Facciamo due chiacchiere con Suor Natalina, da più di 50 anni in Repubblica Democratica del Congo, al fianco dei più vulnerabili. L’occasione per farci raccontare l’attività del foyer Ek’abana, la casa delle bambine in swahili, che con Helpcode portiamo avanti dal 2016.
Il Foyer Ek’abana, con cui collaboriamo dal 2016, è nato nel 2002 a Bukavu, un’area urbana nella regione dei Grandi Laghi. In quel periodo Suor Natalina, in Congo già da diverso tempo, si stava occupando di alfabetizzazione. Un giorno, di punto in bianco si è trovata a dover gestire 9 bambine che vivevano in strada, vicino al lago dove abitualmente stavano le persone disperate, grandi e piccini, che tiravano su da terra chicci di riso e fagioli caduti dalle piroghe che arrivavano sulla riva.

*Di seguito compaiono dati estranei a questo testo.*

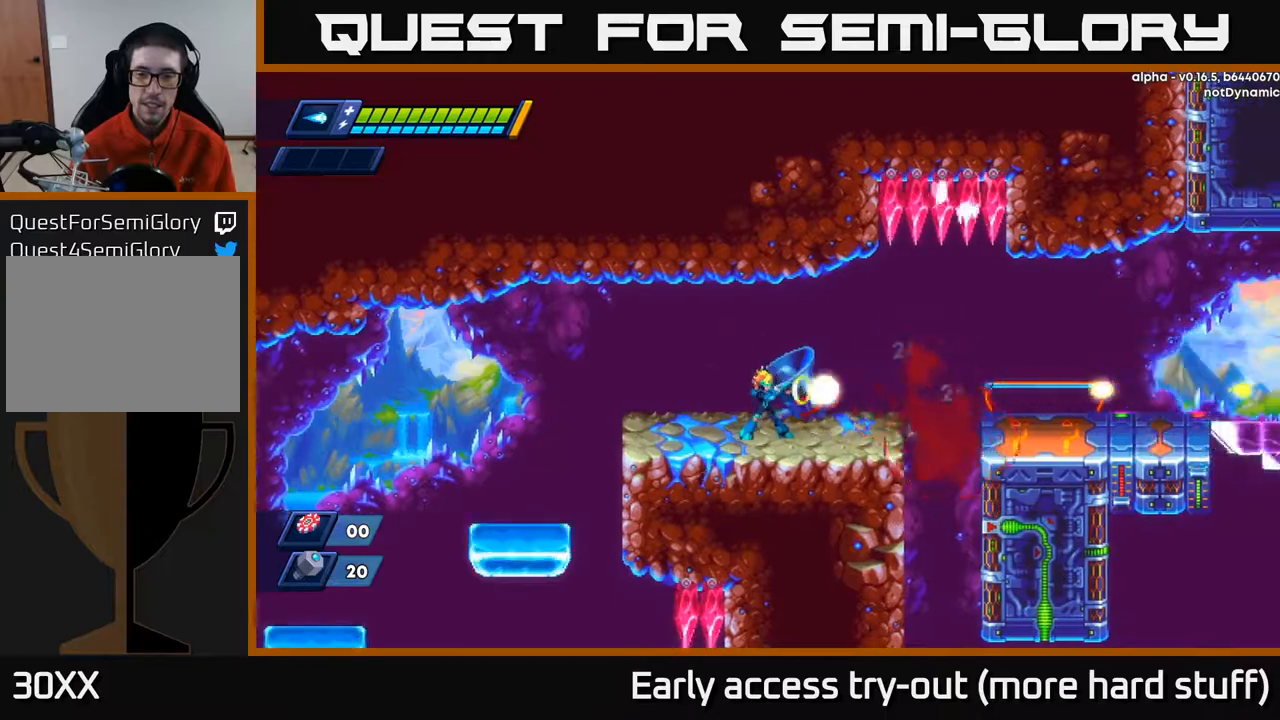
{"buttons": ["DPAD_RIGHT"], "right_stick": "center", "events": [[33, "X", "down"], [100, "X", "up"], [183, "DPAD_RIGHT", "down"], [200, "X", "down"], [267, "X", "up"], [350, "X", "down"], [450, "X", "up"]]}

A seguito di eventi negativi che avevano colpito le famiglie (morti, malattie) quelle bambine erano state accusate di stregoneria e per questo allontanate, con quell’accusa infame a gravar su di loro.

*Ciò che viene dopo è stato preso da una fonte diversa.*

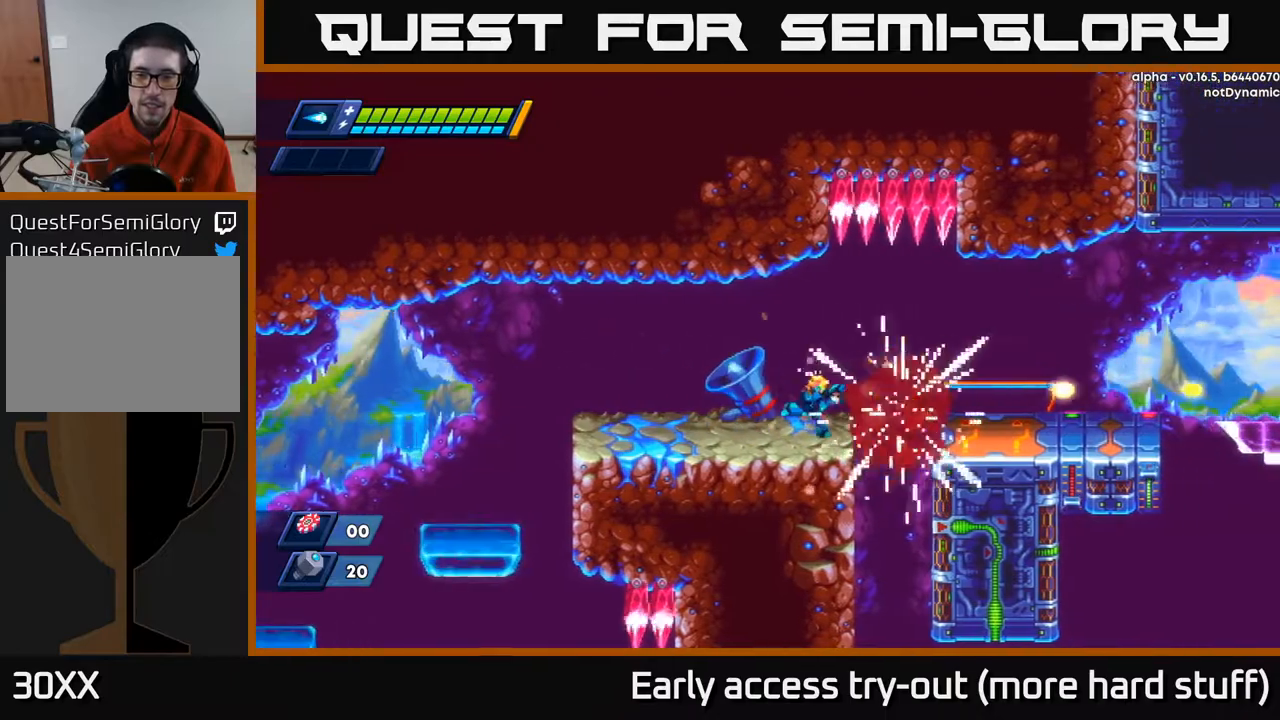
{"buttons": ["DPAD_RIGHT"], "right_stick": "center", "events": [[150, "R2", "down"], [217, "A", "down"], [283, "A", "up"], [300, "R2", "up"]]}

Quella notte Natalina ha dato loro una casa ed è così che è nato il Foyer, che da allora ha accolto quasi 1.000 bambine.
Da dove arrivano le bambine e i bambini che ospita oggi il Foyer?
Negli anni le emergenze che hanno colpito i bambini sono state molte.

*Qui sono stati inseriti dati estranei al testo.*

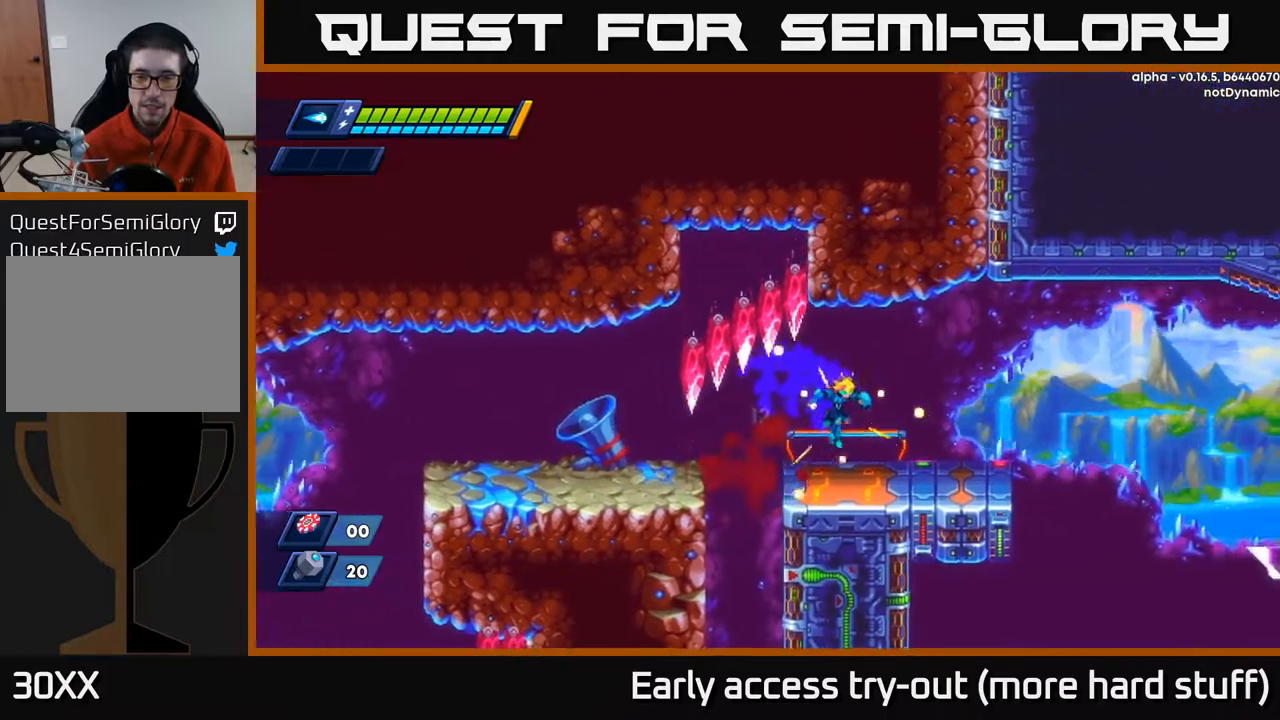
{"buttons": ["R2", "DPAD_RIGHT"], "right_stick": "center", "events": [[183, "R2", "down"], [367, "R2", "up"], [467, "R2", "down"]]}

Ancora oggi, più della metà degli ospiti di Ek’abana sono bambine accusate di essere streghe (pratica illegale ma purtroppo ancora diffusissima), mentre gli altri sono bimbi abbandonati dai genitori o di cui nessuno può prendersi cura. Vengono affidati a noi dal Tribunale o raccolti per strada dalla Polizia.
Quali sono le relazioni con le famiglie di questi bambini?
Alcuni genitori portano da noi i bambini perché vivono in condizioni di estrema povertà. Pe esempio ci sono delle mamme sole, che ci affidano il loro figlio o la loro figlia per un periodo di tempo, in modo da avere la possibilità di rimettersi in piedi. Talvolta concediamo loro un piccolo credito per avviare qualche attività in modo da diventare economicamente autosufficienti prima di prendere nuovamente con sé il bambino o la bambina. In altri casi si tratta di donne affette da malattie psichiche, che quindi non sono in grado di prendersi cura dei propri figli. Il contatto con la famiglia d’origine viene tenuto vivo con incontri periodici che hanno anche l’obiettivo (quando è possibile) di reintegrare i bambini in famiglia.
Come trascorrono la giornata gli ospiti del centro?
Le bambine che abitano al centro si alzano presto, verso le 5.30/6. Ognuna ha il suo compito per contribuire a portare avanti ‘la casa’. Le più grandi, infatti, sono un punto di riferimento e un aiuto per le più piccole. Dopo la colazione, partono per andare a scuola. Di solito si tratta di una passeggiata che dura da quaranta minuti a un’ora. Alcune vanno a scuola, altre, quelle che sono rimaste indietro con gli studi, vanno nei centri scolastici dedicati. I più piccoli invece restano nel centro dove è presente un’aula di scuola materna.
Nel pomeriggio, le attività che si svolgono sono tante: si intrecciano le borse, si impara a cucinare, si fa bricolage, si fanno dei giochi tutti insieme, si studia e c’è la danza, che piace tanto alle bambine.
Ci puoi raccontare degli ultimi bambini che sono stati accolti e di una delle storie che ti ha colpito?
Solo negli ultimi sei mesi sono arrivati 3 bambini che si sono persi. In alcuni casi, quando i bimbi sono in grado di parlare, grazie alle informazioni che ci forniscono, diffondiamo dei messaggi via radio per cercare i genitori. C’è stata una bambina che ci ha raccontato che sua mamma vendeva le cinture in uno specifico mercato, così dopo diversi tentativi e vari mesi, siamo riusciti a riportarla da lei, che non si dava pace per aver perso la sua bambina. È stato un momento davvero toccante per noi, ma ogni bambino ha la sua storia e anche se non riesce a raccontarci il suo passato, inizia una nuova vita insieme a noi.
Grazie Natalina per tutto quello che fai e per averci portato oggi la tua testimonianza!